Methods: Using immunohistochemistry, the expression of MMP-10 was assessed using both tissue microarrays and whole sections of archival tissue specimens representative of all grades and stages of human bladder TCC (n = 60). MMP-10 expression was also assessed in histologically normal human bladder tissue (n = 10). The immunostaining results for MMP-10 expression were examined for correlations with tumor grade and stage.

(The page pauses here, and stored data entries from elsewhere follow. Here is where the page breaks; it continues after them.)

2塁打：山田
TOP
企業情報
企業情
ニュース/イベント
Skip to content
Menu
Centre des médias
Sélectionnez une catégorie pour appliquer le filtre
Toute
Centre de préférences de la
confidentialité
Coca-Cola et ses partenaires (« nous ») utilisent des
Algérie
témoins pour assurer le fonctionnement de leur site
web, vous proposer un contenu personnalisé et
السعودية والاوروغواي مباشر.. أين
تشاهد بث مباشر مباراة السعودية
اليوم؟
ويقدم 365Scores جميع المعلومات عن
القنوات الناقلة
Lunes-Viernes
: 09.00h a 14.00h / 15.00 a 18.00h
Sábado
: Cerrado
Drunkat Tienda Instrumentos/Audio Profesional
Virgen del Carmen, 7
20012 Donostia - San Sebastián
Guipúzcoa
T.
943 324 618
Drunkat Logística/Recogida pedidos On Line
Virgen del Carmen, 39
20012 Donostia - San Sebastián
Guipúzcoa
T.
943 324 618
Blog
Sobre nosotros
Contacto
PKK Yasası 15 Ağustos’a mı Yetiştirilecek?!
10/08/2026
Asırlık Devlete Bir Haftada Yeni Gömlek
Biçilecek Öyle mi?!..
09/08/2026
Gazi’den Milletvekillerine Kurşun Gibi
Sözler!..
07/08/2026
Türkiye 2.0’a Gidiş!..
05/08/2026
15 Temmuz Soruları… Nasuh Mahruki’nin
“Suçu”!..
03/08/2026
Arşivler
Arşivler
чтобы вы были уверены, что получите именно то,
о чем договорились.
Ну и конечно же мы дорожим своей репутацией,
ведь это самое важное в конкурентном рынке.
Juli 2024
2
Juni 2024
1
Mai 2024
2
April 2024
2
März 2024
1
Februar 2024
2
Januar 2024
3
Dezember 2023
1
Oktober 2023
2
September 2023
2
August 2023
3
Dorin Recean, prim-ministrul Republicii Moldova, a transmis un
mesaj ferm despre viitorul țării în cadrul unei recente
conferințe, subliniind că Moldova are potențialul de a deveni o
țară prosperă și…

Results: Unlike most MMPs, MMP-10 was localized primarily in the tumor mass as opposed to the tumor stroma and was detectable in all grades and stages of TCC. Significantly greater levels of MMP-10 protein were observed in superficial (pTa, pT1; n = 38) tumors than in normal bladder tissue (P = 0.01). In contrast to the proposed role of MMPs in tumor invasion, no significant difference was observed between muscle-invasive tumors (pT2 or worse; n = 22) and histologically normal bladder tissue (P = 0.50). MMP-10 expression showed no significant correlation with tumor grade.
Conclusions: The data from our study showed that, unlike most MMPs, MMP-10 was not associated with tumor aggression or invasion. Our results suggest that MMP-10 protein levels are significantly greater in the earlier stages of TCC development.